TASK TO COMPLETE:
Return each line in the records below that includes "HODNOCENÍ".
::: DATASET :::
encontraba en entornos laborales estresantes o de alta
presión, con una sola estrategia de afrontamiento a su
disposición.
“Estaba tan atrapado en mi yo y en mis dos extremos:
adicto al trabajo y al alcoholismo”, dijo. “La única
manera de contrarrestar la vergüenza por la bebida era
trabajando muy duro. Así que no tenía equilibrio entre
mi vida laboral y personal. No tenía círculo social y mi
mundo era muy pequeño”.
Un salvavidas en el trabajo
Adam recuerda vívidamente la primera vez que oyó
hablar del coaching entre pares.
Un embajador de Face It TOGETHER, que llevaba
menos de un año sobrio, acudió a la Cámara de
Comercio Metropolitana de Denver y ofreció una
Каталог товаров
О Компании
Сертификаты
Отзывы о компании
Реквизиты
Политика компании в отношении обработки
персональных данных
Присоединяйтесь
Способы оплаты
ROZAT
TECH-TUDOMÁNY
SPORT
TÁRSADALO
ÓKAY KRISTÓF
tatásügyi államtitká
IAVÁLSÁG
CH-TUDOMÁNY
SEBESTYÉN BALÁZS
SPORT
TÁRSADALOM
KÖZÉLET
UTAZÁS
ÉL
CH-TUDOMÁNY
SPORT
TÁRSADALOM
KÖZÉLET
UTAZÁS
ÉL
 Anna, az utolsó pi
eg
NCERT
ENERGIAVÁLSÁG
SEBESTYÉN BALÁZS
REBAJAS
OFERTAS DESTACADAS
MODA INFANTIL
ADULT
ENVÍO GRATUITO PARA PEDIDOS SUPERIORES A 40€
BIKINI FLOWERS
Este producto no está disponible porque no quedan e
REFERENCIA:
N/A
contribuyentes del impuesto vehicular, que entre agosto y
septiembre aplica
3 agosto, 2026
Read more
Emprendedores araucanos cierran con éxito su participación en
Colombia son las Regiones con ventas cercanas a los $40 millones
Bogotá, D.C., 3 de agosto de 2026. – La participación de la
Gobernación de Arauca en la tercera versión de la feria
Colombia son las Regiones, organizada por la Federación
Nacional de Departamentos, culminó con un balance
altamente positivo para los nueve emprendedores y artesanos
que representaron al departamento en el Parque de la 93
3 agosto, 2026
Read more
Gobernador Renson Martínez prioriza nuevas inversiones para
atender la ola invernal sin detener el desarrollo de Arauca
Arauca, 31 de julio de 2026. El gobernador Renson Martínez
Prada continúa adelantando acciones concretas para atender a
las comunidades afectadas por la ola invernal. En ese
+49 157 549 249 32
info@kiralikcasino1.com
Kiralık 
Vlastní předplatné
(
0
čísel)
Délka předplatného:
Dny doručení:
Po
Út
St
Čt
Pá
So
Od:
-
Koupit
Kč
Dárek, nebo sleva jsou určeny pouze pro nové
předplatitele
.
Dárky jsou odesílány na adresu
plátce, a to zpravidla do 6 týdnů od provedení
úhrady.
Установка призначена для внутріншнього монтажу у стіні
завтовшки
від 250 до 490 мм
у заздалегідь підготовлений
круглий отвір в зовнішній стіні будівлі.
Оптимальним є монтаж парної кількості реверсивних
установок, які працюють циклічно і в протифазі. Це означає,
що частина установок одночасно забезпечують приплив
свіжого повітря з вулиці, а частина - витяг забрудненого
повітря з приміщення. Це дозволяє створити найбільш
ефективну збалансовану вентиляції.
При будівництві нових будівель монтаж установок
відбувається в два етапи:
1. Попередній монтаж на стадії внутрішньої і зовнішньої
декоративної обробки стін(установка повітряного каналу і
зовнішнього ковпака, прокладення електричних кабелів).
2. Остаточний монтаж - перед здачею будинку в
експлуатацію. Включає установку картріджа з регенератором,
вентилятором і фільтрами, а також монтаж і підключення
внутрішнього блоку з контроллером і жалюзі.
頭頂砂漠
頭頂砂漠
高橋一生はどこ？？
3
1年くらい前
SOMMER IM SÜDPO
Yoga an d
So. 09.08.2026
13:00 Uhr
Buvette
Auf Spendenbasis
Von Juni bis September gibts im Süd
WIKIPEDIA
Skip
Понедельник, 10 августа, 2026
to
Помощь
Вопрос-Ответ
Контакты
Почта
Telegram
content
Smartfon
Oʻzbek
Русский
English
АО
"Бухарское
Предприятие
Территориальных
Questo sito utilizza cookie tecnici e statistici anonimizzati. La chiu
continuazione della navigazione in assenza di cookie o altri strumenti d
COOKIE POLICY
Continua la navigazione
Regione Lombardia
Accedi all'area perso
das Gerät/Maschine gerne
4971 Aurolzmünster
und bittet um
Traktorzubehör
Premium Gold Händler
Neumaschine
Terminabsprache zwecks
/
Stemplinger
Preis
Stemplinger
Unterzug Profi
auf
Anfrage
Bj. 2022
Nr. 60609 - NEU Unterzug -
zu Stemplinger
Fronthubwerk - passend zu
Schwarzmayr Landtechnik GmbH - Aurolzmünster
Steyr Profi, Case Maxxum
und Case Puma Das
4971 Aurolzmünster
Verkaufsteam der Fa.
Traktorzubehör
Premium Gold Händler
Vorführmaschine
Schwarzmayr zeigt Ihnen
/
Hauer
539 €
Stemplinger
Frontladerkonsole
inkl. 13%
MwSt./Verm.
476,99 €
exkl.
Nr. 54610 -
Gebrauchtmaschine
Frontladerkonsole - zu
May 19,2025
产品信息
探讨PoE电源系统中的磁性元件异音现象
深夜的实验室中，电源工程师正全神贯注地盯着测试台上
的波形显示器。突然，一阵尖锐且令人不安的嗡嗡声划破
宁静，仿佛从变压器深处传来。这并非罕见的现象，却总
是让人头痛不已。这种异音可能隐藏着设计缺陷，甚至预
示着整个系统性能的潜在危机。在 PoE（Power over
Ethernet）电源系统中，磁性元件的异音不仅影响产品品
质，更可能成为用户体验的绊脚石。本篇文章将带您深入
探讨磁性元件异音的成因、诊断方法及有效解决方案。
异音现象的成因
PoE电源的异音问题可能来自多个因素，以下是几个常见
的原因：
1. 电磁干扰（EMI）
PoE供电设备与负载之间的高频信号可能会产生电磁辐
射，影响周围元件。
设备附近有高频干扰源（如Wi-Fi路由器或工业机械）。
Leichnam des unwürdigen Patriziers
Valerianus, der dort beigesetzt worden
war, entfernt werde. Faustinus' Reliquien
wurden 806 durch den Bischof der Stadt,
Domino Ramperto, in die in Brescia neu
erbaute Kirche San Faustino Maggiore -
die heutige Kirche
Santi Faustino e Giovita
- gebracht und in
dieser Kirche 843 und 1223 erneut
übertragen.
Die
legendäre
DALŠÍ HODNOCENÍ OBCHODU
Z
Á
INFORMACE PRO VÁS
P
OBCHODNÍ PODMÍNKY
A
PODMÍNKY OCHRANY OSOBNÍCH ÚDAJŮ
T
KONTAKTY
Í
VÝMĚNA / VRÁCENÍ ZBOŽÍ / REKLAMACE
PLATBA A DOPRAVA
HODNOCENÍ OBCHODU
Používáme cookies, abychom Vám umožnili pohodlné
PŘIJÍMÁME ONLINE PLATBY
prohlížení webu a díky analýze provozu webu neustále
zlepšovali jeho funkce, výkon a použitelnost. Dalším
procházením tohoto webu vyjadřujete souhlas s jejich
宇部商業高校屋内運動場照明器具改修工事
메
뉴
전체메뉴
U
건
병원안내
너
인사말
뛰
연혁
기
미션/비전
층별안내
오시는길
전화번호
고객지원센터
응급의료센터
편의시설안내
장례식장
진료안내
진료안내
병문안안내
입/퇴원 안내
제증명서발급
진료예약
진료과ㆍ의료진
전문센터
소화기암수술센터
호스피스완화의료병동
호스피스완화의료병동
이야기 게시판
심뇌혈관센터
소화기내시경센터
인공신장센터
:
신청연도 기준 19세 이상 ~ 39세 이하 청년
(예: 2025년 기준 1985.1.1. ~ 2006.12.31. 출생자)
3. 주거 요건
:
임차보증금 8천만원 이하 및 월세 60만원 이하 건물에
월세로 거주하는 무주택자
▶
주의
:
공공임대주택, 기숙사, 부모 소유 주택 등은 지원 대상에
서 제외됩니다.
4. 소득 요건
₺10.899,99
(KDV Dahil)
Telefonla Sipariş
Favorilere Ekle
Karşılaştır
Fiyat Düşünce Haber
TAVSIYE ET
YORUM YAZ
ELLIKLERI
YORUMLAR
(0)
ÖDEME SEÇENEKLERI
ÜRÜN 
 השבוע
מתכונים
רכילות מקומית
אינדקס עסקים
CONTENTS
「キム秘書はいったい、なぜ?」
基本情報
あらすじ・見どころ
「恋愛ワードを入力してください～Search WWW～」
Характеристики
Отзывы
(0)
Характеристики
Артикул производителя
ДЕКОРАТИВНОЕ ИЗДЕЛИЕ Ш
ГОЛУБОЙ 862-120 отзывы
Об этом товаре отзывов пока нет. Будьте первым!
:::
ANSWER SECTION:
DALŠÍ HODNOCENÍ OBCHODU
HODNOCENÍ OBCHODU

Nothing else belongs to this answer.